In 2013 she was asked by the state hospital leadership to write a planning paper, “The Oregon State Hospital Journey to Recovery” as the state prepared to open a long overdue state hospital in Salem. The state was under pressure from the federal Department of Justice to provide a civil rights mandate to improve conditions at the new institution. Her well-researched report responded to the state’s intention to shift its focus towards a recovery orientation as one way of responding to the DOJ’s mandates. She wrote:
“Treatment teams are the driving force for patient education and basic clinical management. Team members, to one degree or another, are familiar with the concept of recovery. Most, however, are not ‘recovery-oriented’ and need education about the values of recovery and skills enhancement to provide services within a recovery construct. Recommendation: Treatment teams should be immersed in the recovery nomenclature and philosophy in order to apply the principles to their everyday environment and with the people they serve.”
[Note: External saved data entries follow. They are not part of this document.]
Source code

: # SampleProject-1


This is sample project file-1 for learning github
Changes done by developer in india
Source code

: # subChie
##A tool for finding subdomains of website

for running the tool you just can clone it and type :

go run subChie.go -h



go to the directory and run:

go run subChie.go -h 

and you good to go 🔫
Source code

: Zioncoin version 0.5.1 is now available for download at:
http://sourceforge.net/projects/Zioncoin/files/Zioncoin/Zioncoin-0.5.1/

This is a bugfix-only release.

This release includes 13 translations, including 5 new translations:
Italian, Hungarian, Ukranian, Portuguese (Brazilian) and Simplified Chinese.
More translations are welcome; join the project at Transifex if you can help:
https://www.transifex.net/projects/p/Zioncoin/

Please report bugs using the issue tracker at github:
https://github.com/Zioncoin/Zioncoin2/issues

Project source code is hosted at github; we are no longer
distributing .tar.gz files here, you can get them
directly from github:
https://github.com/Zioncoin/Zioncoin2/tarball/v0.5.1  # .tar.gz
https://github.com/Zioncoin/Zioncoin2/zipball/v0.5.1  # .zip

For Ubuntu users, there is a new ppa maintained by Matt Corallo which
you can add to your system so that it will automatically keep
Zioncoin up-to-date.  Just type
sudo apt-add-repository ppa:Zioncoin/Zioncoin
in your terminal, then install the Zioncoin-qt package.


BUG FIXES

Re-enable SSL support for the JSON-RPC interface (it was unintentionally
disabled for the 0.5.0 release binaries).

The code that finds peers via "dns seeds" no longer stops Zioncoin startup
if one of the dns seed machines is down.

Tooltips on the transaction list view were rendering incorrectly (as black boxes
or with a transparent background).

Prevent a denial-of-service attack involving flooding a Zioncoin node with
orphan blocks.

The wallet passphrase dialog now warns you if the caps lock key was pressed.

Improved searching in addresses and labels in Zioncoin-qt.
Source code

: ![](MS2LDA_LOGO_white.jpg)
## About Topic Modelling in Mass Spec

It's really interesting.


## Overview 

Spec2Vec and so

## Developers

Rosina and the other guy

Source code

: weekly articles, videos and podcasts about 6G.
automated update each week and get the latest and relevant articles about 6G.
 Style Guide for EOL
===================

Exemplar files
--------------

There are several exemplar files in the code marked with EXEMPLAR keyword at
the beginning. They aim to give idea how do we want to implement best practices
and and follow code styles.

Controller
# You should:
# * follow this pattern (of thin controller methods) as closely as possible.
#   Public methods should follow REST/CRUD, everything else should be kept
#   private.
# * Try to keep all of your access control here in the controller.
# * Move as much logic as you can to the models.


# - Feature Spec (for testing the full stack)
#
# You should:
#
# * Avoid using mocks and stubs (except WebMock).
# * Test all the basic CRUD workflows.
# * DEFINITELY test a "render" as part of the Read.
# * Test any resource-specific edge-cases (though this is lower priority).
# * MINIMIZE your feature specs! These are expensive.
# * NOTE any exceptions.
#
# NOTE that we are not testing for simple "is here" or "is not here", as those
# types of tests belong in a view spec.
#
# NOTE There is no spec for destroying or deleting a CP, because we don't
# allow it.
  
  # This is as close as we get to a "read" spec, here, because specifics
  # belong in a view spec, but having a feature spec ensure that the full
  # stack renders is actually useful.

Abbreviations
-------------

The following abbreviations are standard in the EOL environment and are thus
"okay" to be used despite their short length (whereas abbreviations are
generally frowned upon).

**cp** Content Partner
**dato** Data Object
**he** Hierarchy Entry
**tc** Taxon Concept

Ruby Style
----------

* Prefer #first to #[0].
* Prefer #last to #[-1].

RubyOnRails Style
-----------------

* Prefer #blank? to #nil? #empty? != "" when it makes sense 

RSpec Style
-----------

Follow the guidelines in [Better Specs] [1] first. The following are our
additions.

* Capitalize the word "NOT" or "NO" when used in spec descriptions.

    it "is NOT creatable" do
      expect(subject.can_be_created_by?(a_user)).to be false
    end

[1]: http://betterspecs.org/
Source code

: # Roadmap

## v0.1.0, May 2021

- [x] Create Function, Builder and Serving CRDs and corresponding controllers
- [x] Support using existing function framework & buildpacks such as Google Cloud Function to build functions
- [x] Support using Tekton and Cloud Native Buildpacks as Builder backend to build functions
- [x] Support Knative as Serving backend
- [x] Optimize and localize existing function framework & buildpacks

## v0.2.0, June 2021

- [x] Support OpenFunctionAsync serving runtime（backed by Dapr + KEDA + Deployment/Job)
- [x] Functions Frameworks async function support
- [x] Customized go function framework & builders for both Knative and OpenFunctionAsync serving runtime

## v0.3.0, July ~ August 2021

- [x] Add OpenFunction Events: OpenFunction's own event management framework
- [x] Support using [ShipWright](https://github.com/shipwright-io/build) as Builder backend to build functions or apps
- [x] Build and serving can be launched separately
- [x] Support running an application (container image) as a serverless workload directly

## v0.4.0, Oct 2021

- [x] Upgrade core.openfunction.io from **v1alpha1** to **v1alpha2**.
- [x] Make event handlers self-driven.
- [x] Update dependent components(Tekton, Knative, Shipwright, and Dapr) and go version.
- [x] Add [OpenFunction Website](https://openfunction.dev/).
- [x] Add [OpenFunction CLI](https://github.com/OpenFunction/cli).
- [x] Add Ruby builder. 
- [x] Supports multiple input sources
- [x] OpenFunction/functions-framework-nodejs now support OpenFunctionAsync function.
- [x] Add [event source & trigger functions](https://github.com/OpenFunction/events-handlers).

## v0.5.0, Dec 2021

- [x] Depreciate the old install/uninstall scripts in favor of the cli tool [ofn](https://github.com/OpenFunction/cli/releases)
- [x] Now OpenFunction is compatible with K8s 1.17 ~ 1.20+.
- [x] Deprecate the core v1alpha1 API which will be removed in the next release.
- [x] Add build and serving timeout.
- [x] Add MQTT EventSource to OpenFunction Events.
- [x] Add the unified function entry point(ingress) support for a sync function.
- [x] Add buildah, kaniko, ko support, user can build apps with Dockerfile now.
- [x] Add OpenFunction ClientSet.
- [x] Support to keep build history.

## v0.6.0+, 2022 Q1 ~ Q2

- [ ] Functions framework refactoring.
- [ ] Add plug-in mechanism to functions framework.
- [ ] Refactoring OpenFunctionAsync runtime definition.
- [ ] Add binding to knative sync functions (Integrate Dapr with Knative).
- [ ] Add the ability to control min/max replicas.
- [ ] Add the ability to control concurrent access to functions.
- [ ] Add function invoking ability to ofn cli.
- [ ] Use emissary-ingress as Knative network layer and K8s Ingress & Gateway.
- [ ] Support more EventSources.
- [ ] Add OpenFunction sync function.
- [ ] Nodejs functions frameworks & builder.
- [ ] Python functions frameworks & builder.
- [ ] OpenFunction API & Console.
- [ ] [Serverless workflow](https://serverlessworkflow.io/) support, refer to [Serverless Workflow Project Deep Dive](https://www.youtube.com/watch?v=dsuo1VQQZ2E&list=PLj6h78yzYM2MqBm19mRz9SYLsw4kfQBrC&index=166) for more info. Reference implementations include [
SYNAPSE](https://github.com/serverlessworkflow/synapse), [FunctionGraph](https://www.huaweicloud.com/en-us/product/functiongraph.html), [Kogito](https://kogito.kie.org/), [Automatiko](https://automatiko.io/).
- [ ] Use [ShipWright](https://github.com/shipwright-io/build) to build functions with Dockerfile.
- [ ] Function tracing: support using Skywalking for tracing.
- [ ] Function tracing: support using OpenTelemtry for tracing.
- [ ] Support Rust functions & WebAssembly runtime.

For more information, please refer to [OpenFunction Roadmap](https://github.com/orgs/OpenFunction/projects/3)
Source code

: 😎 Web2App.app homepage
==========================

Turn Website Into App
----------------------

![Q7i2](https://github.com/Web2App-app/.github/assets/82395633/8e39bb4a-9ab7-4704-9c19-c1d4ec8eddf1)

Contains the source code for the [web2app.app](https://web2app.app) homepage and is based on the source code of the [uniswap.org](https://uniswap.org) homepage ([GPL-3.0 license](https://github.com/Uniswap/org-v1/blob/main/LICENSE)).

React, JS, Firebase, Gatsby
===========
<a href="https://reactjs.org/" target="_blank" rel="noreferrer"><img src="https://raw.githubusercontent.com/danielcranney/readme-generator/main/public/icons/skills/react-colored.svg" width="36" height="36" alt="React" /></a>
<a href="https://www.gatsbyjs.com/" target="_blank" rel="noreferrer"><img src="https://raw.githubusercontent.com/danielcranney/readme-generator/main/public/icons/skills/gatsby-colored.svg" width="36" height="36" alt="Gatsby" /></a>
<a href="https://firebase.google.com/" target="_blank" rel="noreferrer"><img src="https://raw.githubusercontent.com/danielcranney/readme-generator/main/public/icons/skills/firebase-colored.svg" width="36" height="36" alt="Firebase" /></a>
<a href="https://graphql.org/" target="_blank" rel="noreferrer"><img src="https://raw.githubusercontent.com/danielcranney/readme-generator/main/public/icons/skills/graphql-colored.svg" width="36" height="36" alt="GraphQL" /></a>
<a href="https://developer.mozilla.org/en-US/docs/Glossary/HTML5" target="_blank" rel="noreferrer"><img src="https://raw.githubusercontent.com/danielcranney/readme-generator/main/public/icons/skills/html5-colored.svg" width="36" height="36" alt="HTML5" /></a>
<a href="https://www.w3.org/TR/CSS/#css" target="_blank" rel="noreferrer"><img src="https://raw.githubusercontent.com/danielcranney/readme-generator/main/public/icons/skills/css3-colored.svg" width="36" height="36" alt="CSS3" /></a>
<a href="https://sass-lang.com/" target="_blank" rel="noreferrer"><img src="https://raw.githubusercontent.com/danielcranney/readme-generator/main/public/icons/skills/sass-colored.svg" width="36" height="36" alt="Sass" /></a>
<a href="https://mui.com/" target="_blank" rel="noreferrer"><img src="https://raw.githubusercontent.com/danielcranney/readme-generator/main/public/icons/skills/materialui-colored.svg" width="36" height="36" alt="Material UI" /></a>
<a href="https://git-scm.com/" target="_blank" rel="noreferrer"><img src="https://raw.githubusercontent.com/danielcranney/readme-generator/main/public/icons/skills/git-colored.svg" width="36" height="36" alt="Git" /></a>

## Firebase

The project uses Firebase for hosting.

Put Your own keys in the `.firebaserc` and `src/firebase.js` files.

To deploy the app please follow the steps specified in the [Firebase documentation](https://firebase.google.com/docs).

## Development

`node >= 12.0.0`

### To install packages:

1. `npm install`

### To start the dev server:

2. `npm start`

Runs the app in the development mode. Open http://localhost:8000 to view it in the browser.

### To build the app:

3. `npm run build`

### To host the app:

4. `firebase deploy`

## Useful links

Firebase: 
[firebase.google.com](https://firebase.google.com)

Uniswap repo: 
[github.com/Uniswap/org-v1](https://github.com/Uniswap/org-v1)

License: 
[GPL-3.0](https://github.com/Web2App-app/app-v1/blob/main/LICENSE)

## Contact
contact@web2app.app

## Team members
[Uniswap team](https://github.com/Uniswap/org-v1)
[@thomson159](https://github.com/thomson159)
This paper provided the framework for a new start and evidenced her policy and hands-on perspective for how the new hospital should be created. Only a person like Laura, with her resilience, values, and skills could have provided Oregon with a new perspective. If only Laura had been here longer, she might have ensured a better peer orientation to the new hospital.
LESSONS
- We must keep the histories of peer advocates alive, lest they be forgotten for their part in making the recovery model a vision for system change.
- All of the people in Oregon described here were at one time considered “hopeless cases,” but each demonstrated the power of resilience in reclaiming their own lives—and helping many others do the same.
- By holding to their values, using their own experiences, and collaborating with others going through the same things, advocates can make changes possible, even in systems that often seem like a lost cause.